Reuters Health Information (2008-11-04): Rifaximin plus lactulose reduces severity of hepatic encephalopathy
Rifaximin plus lactulose reduces severity of hepatic encephalopathy
Last Updated: 2008-11-04 14:01:53 -0400 (Reuters Health)
SAN FRANCISCO (Reuters Health) - The non-absorbed antibiotic rifaximin (Xifaxan, Salix Pharmaceuticals) added to standard treatment of hepatic encephalopathy with lactulose significantly reduces the number of hospitalizations for hepatic encephalopathy and shortens the length of hospital stay.
Those findings were presented here at The Liver Meeting 2008, the annual meeting of the American Association for the Study of Liver Diseases (AASLD) by Dr. Parvez S. Mantry of The Liver Institute at Methodist Dallas Medical Center, Texas.
Dr. Mantry described a retrospective review of medical records of 123 patients with end-stage liver disease seen on the liver transplantation unit at his institution. Fifty-eight of the patients received lactulose monotherapy for a mean duration of 24 months, while 65 patients received adjunctive rifaximin, 400-1200 mg/day, for a mean duration of 14 months after lactulose monotherapy.
"The risk of hospitalization for hepatic encephalopathy during adjunctive rifaximin treatment was 87% lower than during the preceding period with lactulose monotherapy," Dr.

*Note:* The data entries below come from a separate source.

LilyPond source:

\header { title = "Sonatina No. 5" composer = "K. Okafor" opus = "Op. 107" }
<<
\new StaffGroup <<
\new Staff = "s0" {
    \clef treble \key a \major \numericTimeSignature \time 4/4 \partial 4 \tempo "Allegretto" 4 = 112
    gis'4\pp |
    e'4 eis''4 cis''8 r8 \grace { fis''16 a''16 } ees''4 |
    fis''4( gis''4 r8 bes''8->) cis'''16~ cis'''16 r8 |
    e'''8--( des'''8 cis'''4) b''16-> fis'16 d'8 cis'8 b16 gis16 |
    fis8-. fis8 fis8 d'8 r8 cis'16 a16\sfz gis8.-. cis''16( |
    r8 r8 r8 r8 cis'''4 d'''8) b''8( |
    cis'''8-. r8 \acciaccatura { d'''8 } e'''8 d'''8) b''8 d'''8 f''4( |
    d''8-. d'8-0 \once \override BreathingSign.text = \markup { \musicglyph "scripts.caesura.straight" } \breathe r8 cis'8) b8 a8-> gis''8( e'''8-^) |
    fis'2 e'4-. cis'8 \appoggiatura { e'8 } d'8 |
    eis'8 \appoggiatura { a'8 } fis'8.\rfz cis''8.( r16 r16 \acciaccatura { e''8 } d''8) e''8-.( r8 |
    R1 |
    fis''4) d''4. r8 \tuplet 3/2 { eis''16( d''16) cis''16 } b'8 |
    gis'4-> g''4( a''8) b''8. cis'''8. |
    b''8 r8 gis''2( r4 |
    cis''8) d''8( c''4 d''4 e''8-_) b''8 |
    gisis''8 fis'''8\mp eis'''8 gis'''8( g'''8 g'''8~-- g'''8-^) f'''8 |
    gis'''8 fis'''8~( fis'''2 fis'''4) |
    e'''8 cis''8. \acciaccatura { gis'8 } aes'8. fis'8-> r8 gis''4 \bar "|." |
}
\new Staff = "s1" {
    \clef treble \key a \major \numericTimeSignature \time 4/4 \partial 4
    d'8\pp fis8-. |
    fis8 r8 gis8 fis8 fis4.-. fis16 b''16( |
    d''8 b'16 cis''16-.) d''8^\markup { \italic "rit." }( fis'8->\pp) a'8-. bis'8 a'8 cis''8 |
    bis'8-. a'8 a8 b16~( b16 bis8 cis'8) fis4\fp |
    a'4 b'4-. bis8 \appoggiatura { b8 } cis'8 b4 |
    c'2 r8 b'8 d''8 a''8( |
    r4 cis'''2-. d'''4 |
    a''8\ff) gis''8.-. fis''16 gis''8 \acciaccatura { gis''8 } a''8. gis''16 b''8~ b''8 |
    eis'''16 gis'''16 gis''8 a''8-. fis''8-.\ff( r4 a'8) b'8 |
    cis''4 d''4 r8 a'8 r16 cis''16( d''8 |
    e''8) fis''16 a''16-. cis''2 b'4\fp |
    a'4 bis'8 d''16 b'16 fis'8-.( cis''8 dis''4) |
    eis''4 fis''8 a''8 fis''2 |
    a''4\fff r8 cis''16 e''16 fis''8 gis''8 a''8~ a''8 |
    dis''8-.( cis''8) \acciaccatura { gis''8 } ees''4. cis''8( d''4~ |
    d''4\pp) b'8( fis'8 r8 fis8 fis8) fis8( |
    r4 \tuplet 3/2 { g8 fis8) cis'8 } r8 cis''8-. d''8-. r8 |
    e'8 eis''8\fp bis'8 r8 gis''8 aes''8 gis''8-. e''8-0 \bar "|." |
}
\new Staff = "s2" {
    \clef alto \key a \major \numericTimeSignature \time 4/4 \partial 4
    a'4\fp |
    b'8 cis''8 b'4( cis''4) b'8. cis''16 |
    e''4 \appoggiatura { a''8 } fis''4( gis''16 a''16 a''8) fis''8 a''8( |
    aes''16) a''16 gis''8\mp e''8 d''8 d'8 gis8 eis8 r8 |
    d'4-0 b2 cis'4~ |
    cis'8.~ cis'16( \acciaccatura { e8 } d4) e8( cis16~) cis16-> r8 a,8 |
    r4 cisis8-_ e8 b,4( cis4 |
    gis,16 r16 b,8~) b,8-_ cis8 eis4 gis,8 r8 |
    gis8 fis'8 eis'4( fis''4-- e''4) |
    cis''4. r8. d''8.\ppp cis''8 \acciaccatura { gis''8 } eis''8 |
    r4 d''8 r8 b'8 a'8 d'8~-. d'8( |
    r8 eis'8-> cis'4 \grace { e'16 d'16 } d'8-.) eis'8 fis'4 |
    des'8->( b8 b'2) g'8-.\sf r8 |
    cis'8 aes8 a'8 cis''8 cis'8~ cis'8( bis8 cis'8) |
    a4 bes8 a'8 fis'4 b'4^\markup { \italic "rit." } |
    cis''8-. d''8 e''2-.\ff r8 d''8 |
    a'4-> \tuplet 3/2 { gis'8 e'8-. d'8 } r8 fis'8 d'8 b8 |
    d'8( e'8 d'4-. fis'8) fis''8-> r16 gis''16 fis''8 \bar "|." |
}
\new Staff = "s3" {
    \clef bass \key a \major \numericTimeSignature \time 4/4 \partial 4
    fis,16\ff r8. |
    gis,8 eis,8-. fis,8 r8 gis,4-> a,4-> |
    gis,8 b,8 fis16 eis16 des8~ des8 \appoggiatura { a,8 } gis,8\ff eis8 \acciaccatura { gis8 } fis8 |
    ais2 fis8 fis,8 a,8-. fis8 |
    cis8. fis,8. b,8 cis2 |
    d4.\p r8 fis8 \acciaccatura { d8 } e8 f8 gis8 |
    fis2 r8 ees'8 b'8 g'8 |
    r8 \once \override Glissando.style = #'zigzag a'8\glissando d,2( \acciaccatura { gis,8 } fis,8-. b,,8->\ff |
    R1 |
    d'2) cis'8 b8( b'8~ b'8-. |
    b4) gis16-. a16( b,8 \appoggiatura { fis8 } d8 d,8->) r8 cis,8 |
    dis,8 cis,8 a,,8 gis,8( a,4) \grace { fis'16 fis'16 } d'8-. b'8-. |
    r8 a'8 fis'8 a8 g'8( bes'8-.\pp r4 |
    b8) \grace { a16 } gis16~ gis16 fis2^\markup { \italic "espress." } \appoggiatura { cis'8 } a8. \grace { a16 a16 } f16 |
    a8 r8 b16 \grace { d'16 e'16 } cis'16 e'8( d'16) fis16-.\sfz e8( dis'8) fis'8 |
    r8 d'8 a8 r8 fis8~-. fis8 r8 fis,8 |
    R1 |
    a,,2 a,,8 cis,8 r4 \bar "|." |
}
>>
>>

Mantry told meeting attendees.
Mean hospitalizations per patient were 0.26 with rifaximin plus lactulose and 0.95 with lactulose alone, for an odds ratio (OR) of 0.13.
The mean duration of hospitalizations for hepatic encephalopathy was shorter during adjunctive rifaximin (1.1 days) compared with lactulose monotherapy (2.4 days).
Treatment, age, and MELD score were independent predictors of hospitalization for hepatic encephalopathy.
"By reducing hospitalizations, rifaximin may reduce morbidity associated with hospitalization and overall costs associated with hepatic encephalopathy," Dr. Mantry concluded, adding, "Prospective studies to further investigate the potential therapeutic and pharmaco-economic benefits of rifaximin for hepatic encephalopathy are ongoing."